Sunday, January 17, 2010

#1: SuperFreakonomics

So, the front cover of my first conquest of 2010 already almost broke the only rule I'd set for myself. It's a shiny white cover with the authors' names in slightly raised lettering. However, it's also hardcover and doesn't have any glossy color photos (unless that's a real picture of an exploding fruit on the bottom of the cover, but I'm 84% certain it's not), so I think I'm safe.

On the other hand, it has a laughably long subtitle: Global Cooling, Patriotic Prostitutes and Why Suicide Bombers Should Buy Life Insurance. Hmm, a shiny hardcover with an exploding fruit, long subtitle, and raised lettering. Not exactly a recipe for success, right? Well, I suppose this is why one should never judge a book by its cover, because this is going into the record as a Recommended Reading.

Actually, let me take that back. You can judge a book by its cover, somewhat. As if the graphic design doesn't scream "Please Pay Attention" loudly enough, the content itself immediately continues the theme. The first two sentences of the book proclaim, "The time has come to admit that in our first book [Freakonomics], we lied. Twice." Pages later, we read that "as you leave your friend's party [in an intoxicated state], the decision should be clear: driving is safer than walking." (One wonders if that last line will eventually provoke a second admission of lying in the next installment, which must inevitably be titled SuperDuperFreakonomics: Funny Wars, Political PMS, and Why Rapists Make the Best Babysitters.)
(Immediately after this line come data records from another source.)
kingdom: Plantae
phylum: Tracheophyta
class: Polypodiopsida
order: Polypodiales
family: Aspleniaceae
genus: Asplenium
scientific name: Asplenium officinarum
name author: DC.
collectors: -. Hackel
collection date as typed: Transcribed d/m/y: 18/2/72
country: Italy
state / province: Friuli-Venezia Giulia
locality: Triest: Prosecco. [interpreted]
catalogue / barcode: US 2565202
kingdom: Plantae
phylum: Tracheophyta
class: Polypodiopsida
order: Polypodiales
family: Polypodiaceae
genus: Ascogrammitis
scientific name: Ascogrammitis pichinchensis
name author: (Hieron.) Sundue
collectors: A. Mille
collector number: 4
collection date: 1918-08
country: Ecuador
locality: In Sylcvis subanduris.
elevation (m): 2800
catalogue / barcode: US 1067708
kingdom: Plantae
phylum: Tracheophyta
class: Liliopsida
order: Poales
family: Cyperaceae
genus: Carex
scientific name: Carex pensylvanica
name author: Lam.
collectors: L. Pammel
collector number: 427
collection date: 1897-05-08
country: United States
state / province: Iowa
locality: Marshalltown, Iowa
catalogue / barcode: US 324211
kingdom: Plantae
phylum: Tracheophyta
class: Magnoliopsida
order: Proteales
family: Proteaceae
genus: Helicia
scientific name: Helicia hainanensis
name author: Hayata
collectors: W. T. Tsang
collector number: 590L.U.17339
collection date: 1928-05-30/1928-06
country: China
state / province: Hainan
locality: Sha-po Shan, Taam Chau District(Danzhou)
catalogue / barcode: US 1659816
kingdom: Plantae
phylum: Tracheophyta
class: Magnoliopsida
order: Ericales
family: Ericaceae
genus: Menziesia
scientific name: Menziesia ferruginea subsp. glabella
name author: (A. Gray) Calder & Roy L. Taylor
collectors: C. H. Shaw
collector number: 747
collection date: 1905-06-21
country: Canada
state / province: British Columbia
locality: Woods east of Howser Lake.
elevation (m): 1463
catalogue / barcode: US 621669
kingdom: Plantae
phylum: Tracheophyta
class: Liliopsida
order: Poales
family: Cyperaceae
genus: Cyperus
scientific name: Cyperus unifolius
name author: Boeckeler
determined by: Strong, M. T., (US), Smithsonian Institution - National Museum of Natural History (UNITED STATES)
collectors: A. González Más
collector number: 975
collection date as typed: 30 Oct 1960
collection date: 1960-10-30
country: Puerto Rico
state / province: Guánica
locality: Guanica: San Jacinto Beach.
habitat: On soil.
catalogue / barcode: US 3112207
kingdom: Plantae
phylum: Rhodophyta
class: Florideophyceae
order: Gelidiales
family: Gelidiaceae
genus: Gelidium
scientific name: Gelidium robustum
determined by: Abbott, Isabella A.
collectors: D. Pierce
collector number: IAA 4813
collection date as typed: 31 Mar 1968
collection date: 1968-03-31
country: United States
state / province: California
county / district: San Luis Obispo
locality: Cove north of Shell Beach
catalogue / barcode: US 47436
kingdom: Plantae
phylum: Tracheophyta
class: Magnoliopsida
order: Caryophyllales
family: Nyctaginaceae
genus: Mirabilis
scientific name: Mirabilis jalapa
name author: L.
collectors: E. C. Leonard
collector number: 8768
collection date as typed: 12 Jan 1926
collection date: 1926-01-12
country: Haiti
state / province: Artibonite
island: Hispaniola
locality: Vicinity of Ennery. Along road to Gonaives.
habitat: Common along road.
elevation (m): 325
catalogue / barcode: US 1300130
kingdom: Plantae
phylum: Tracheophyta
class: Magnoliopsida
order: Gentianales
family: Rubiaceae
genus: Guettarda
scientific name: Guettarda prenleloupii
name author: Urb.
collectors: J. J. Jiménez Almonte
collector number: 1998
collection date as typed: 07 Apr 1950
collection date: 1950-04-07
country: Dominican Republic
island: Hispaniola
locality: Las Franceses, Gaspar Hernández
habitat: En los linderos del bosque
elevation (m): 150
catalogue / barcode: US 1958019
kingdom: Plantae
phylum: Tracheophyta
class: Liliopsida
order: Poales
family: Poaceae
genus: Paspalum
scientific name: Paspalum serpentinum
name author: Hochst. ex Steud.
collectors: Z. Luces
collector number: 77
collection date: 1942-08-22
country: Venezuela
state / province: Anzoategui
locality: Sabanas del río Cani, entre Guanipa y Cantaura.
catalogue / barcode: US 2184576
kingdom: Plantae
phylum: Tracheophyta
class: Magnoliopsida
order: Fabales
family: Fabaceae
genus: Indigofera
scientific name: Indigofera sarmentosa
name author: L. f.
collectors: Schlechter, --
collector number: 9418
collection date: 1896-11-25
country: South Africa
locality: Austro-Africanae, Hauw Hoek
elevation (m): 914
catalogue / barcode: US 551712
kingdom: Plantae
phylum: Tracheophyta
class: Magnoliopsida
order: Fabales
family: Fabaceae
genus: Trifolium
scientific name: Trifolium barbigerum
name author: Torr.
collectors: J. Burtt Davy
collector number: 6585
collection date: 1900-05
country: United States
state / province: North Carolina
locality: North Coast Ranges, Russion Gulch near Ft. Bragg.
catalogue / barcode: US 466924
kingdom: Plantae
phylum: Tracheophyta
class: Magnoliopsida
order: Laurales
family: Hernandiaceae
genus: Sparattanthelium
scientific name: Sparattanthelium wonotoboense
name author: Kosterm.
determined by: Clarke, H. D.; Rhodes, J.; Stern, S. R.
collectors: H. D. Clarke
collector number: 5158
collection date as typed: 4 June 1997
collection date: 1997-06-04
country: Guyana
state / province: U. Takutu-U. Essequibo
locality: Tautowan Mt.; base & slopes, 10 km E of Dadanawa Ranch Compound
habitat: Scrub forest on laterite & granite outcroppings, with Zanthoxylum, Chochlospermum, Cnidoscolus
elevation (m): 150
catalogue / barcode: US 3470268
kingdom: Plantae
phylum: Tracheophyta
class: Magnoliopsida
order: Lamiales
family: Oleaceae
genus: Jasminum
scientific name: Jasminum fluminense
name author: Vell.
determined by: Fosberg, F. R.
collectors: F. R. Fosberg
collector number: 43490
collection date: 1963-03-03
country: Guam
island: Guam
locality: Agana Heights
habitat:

But don't let the hyperbole fool you: authors Steven Levitt (a professor at the University of Chicago) and Stephen Dubner (a former editor for The New York Times Magazine) are no lightweights, and they pack plenty of legitimate punches to keep readers scratching their heads for a considerably long time. (I'm still scratching mine.) For example, did you know that a Chicago prostitute is statistically more likely to have sex with a police officer than to be arrested by one? (The undercover beat is just brutal.) Or that many hospital infections could be prevented by doctors washing their hands? Alright, alright, so you already knew that one. But what you probably didn't know -- unless you happen to work at a hospital -- is that, amidst a sea of failed attempts to compel doctors to comply with basic hygienic standards, simply installing a computer screensaver at one hospital depicting the swarms of bacteria on a human hand brought health compliance up to an almost perfect score.

As does its predecessor, SuperFreakonomics deals in human behavior and how various incentives, executed intelligently, can pretty much get human beings to do anything. Hence, the 1961 Milgram Experiment -- except that Levitt and Dubner wave breezily at this landmark psychological study, deeming it a prime exemplar in the crowded field of How to Make Any Experiment Confirm Your Findings by Conducting it in a Lab. And somehow, this actually makes sense (the experiment's mild repudiation, not the study itself). You see, the authors gently intone, human beings are little more than self-interested machines; remove the carrot and stick, and you've got yourself a rabbit with nowhere to go.

This pleasantly short 216-page book is replete with observations, projections, and muses that will gnaw at you. They will make you wonder how you didn't think of these ideas first, even while mentally flogging yourself for allowing a modicum of gullibility to seep into your otherwise cynical worldview. Combating hurricanes with a small army of large rings centered around pipes leading into the depths? Kissing global warming goodbye by shooting sulfur dioxide eighteen miles into the air? Yes, Levitt and Dubner respond gleely, yes, we can.

What was perhaps most fascinating in this book were the many ways in which data was collected on unpredictable and uncontrollable events. In economics, as well as in politics and other social science fields, it is quite difficult to achieve exactness in the same sense as the other, "hard" sciences (i.e. chemistry, physics, etc.). This is primarily because, unlike those other areas of study, economists and political scientists are not able to conduct controlled experiments comparing one set to another.

However, these limitations can be mitigated to near-miraculous degrees at times. For example, in a section on global warming, Dubner and Levitt note that in the first several days following September 11th in the U.S. (when all civilian flights were grounded), the ground temperature increased fairly dramatically due to less sun shielding from aircraft exhaust trails. Using the aftermath of a domestic tragedy to produce quantifiable research that would never have been available via testing, the authors make it quite clear that virtually anything can be studied scientifically if you dig deeply enough.

Of course, the digging of Dubner and Levitt is accompanied by their own giggling soundtrack, as the machinations of their own nerdiness are readily translated into annoyingly cute barbs at fellow economists and so forth. And now that I'm a little older and wiser than when I'd read the prequel, I'm more than a little shocked that I had never before caught on to Levitt and Dubner's obvious ideological leanings bubbling beneath these pages' surfaces. (Hint: Chicago school of economics.) That said, readers from both sides of the aisle will have no problem enjoying this idiosyncratic tour through the intersection of the human mind and the free market.